The main weakness of the Seven S2 lay with the Standard 10 axle. The unit is prone to leakage resulting in seized differentials. The problem arise because of the differential housing being prised open under acceleration forces. The location of the axle is constructed in a very simple and light manner. But unfortunately it puts a lot of stress on the axle casing. An A-frame locates the central lower point and 2 radius arms is placed on top near the wheels, causing the axle casing to twist on every acceleration.
Credit to: www.locost.info for the drawing.
My differential was probably broken due to lack of oil. I discovered several cracks in the casing and some of the bolts holding the differential were loose. The crown wheel and pinion was completely ruined, but I was able get a similar differential from a Triumph Spitfire, although the gearing is 4.11:1 compared to the original 4.55:1. Be aware of the Spitfire is produced with 2 axle dimensions - only the early (smaller) will fit with axles in Standard 10 assembly.
Despite the independent rear suspension on the Triumph Spitfire, the car is a good source for Standard 10 rear axle parts. As mentioned the differential can be exchanged as a whole assembly, provided the gear wheels is splined for the early axles. The hubs, bearings and seals at the wheel end is similar, and can easily be obtained from companies specialized in Triumph Parts.
I brought the outer seals (Part No. GHS111) and a set of wheel studs (Part No. 21H5774) from Moss Europe
To renew the outer seals you need to remove the hubs from the axles. This can be very, very difficult - now you are warned. Even with right special tool I managed to bend one of the hubs - so it has to be exchanged.
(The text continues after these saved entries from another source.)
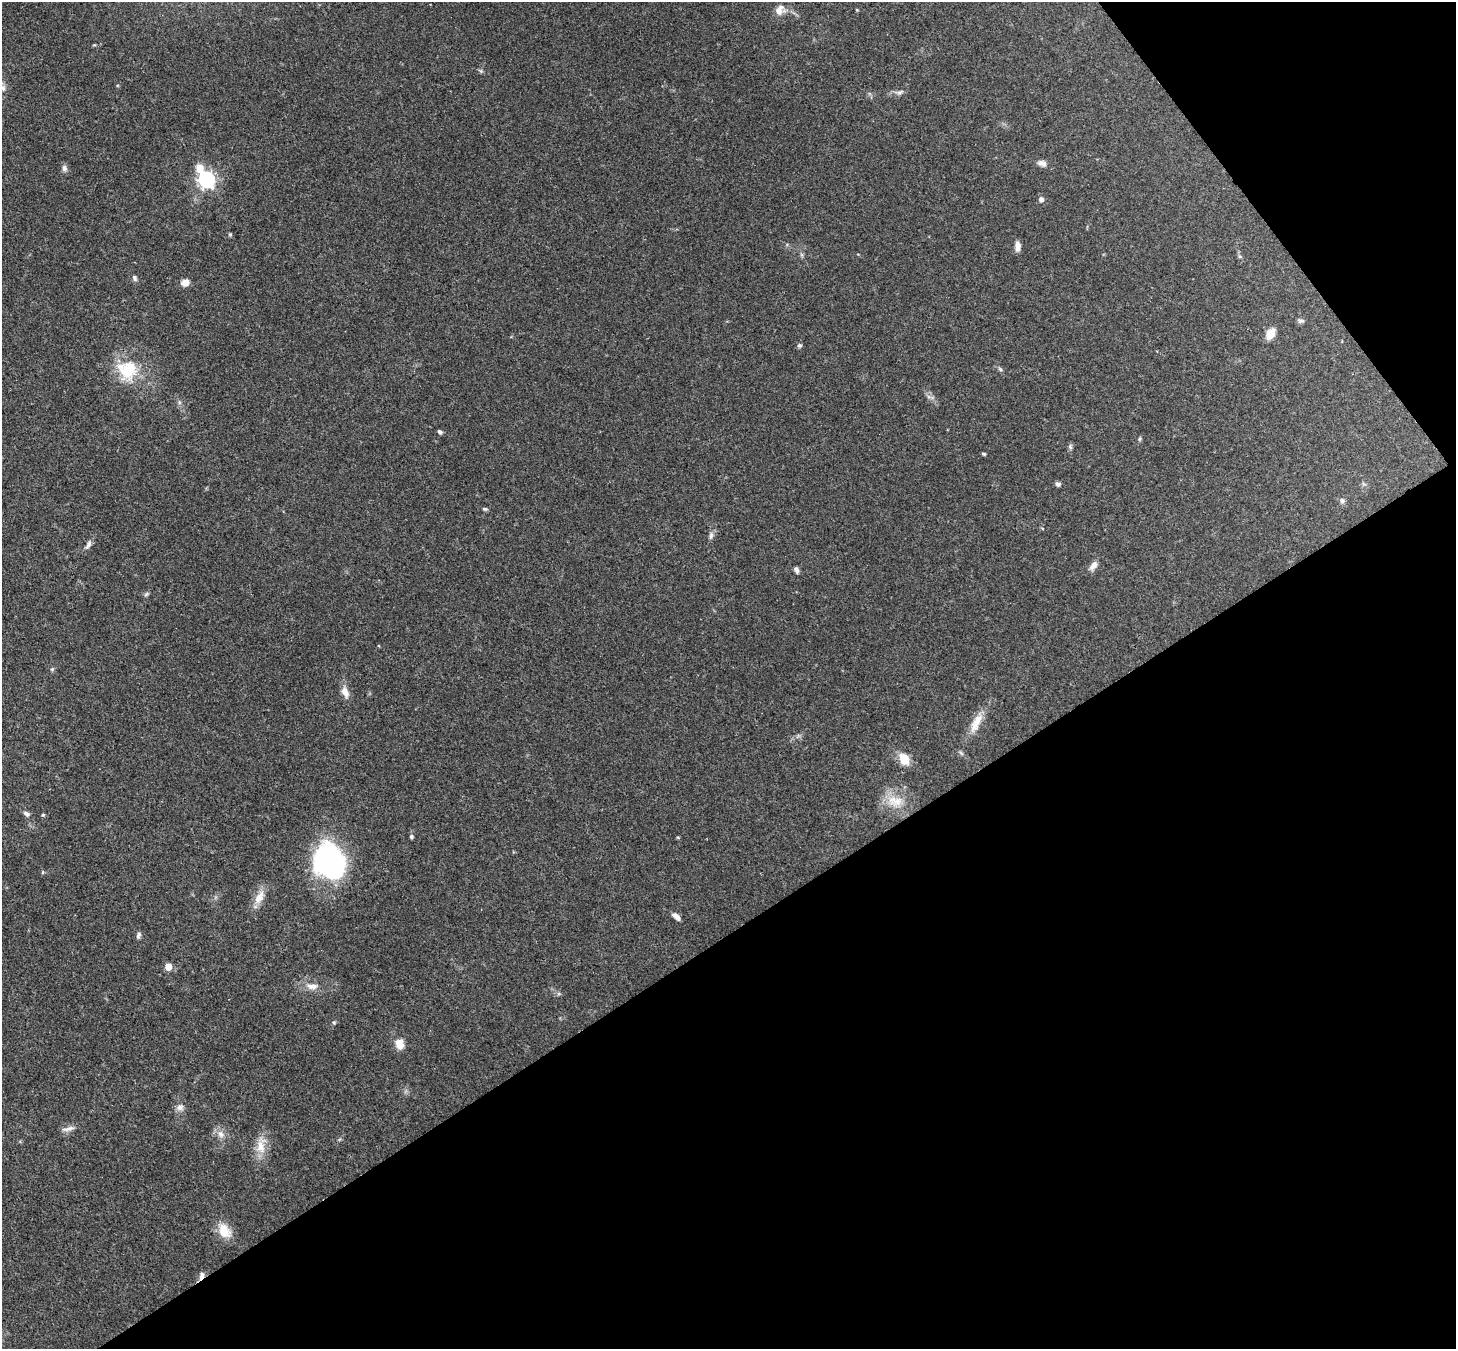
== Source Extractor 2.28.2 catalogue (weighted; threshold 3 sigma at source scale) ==
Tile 12 of 4 x 4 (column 4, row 3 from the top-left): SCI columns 4441-5894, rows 1556-2902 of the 5971 x 5944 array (HDU 1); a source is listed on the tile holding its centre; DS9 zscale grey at full resolution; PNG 1458 x 1351 px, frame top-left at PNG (2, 2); no overlay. Shown black and unused: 35% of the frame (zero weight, under 3 of 4 exposures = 7% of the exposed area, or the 3 px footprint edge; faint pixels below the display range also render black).
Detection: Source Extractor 2.28.2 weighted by HDU 2 'WHT'; one run over the whole footprint, this tile lists its part. Background 0.179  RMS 0.0049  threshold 0.022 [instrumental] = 3 sigma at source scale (4.5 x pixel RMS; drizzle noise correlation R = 1.50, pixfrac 1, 0.05/0.05 arcsec/px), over >= 5 px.
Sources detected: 55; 1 inside a brighter listed object's ellipse — not listed separately; the other 54 listed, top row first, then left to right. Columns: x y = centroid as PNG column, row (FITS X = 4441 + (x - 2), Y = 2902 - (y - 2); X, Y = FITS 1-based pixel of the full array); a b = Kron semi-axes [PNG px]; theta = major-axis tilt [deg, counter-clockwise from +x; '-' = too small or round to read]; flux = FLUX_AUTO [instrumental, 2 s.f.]
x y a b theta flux
778 11 12 11 - 3.5
481 71 6 5 - 0.76
899 92 13 6 12 1.9
1042 163 12 8 -16 2.5
64 168 9 7 -82 1.6
206 179 9 6 -57 150
1041 199 6 6 - 1.7
230 235 6 4 0 0.63
1018 246 10 6 -89 3.2
1240 256 6 5 - 0.86
135 278 9 6 -65 1.3
185 283 9 7 22 3.5
1300 321 10 5 0 1.1
1270 334 10 7 57 7.1
799 345 6 6 - 0.94
1000 369 7 4 -45 0.85
127 370 28 26 -25 22
440 432 5 4 - 1.2
1139 439 6 4 88 0.64
1070 447 8 5 -67 0.95
984 454 4 4 - 0.8
1058 484 7 5 -21 1.3
1342 500 7 6 - 1.3
485 509 6 5 - 0.8
1042 528 4 3 - 0.52
711 536 10 5 79 1.6
88 545 13 6 59 2
1093 565 12 7 54 3.1
796 570 8 5 -63 1.4
146 594 7 5 24 0.91
52 669 5 4 - 0.65
345 692 16 8 -69 4
976 723 31 10 63 8.1
904 759 15 11 -61 7.5
895 801 25 15 -7 11
26 814 9 5 -30 1.4
43 815 5 4 - 0.59
411 836 5 5 - 0.91
678 837 5 3 - 0.51
329 861 36 30 -70 87
43 872 6 3 72 0.5
259 897 23 10 61 5.9
676 916 10 5 -41 2.6
138 935 9 5 76 1.3
168 967 5 5 - 7.9
312 986 16 8 -2 4.1
334 1023 5 3 - 0.54
399 1044 10 8 -73 6.4
180 1107 10 9 - 2.5
68 1129 18 5 13 2.4
221 1134 11 9 -45 3.4
260 1147 20 12 -78 7.4
224 1231 20 14 -56 8.8
201 1275 11 6 70 2
Overlapping masked pixels (flux is a lower limit): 1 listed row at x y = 201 1275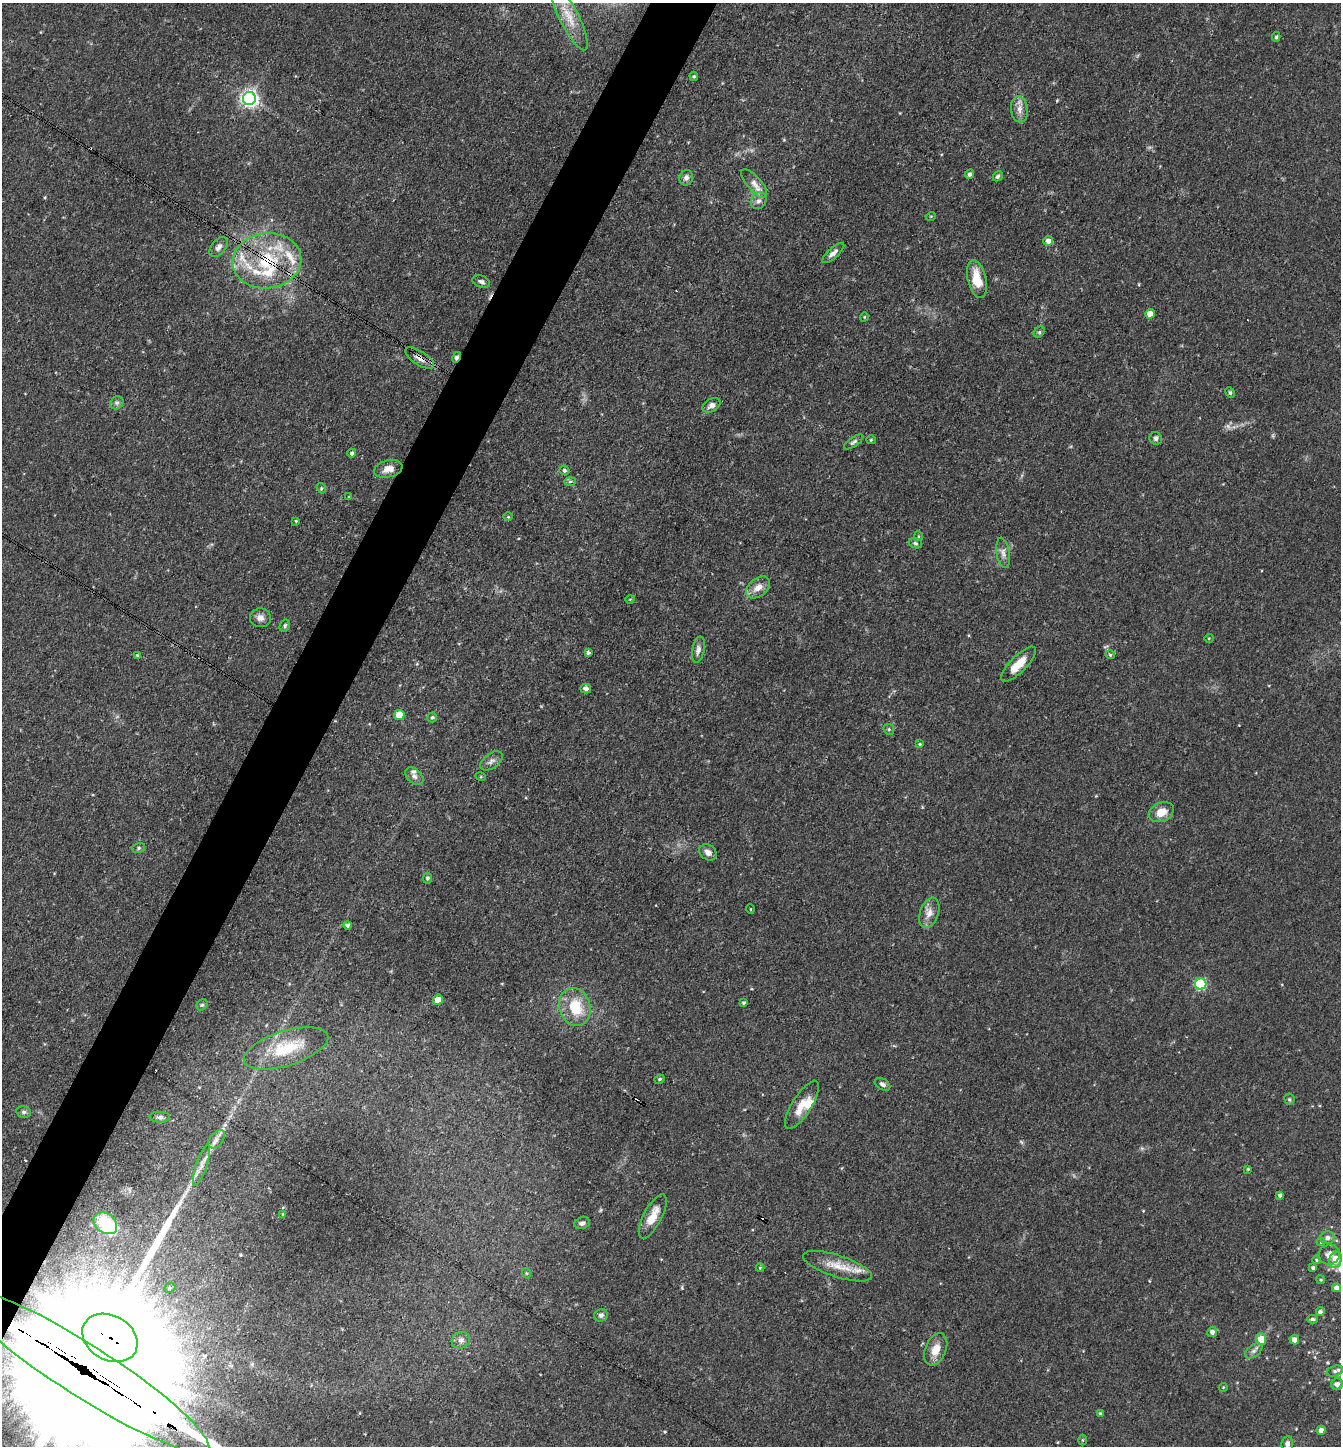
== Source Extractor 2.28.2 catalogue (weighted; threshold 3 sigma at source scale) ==
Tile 7 of 4 x 4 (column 3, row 2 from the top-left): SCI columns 2960-4298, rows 2887-4330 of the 5782 x 5773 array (HDU 1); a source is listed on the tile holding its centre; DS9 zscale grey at full resolution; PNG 1343 x 1448 px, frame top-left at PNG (2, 3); each listed source drawn as its Kron ellipse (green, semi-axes under 4 px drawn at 4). Shown black and unused: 4% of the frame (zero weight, under 3 of 4 exposures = <1% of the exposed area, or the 3 px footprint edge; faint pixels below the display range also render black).
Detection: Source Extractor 2.28.2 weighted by HDU 2 'WHT'; one run over the whole footprint, this tile lists its part. Background 0.118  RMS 0.0077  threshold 0.0347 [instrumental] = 3 sigma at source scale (4.5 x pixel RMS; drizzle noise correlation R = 1.50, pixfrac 1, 0.05/0.05 arcsec/px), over >= 5 px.
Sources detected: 126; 1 inside a brighter object's white glare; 4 cosmic-ray / hot-pixel residue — neither listed nor drawn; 7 inside a brighter listed object's ellipse — not listed separately; the other 114 listed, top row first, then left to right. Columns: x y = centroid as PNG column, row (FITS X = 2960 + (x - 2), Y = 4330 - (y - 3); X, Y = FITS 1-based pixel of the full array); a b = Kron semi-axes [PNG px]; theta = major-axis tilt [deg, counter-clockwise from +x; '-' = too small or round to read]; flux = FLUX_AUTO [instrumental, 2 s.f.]
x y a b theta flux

It is essential to use a classic EP (extreme pressure) oil to GL4 (Hypoid/Hopoy) specification only for the differtial; example Castrol EP 90 (GL4)
DO NOT USE GL5. Virtually all oils now sold are to GL5 spec and will "melt" the copper washers in the diff.
Quantity needed 1.5 pint = 0.7 liter.
Here is a guide to fit new bushes in the A-frame: Bush Replacement
The picture shows the correct way of mounting the radius arms, the small damage near the rubber bush (upper arm) shows what happen if the arm is mounted the other way around.
For some reason the radius arms on my car have been rose jointed at the front mount. This allow adjustment and gives a better location of the rear axle, but problably puts more load on the frame.
The bush was stubborn and very difficult to exchange, so I ordered a new set of radius arms at Redline with the correct bushes fitted.
Ital - 44.18 Kg
English 49.57 Kg - with standard diff casing, saves 4.725 kg with alloy differential housing.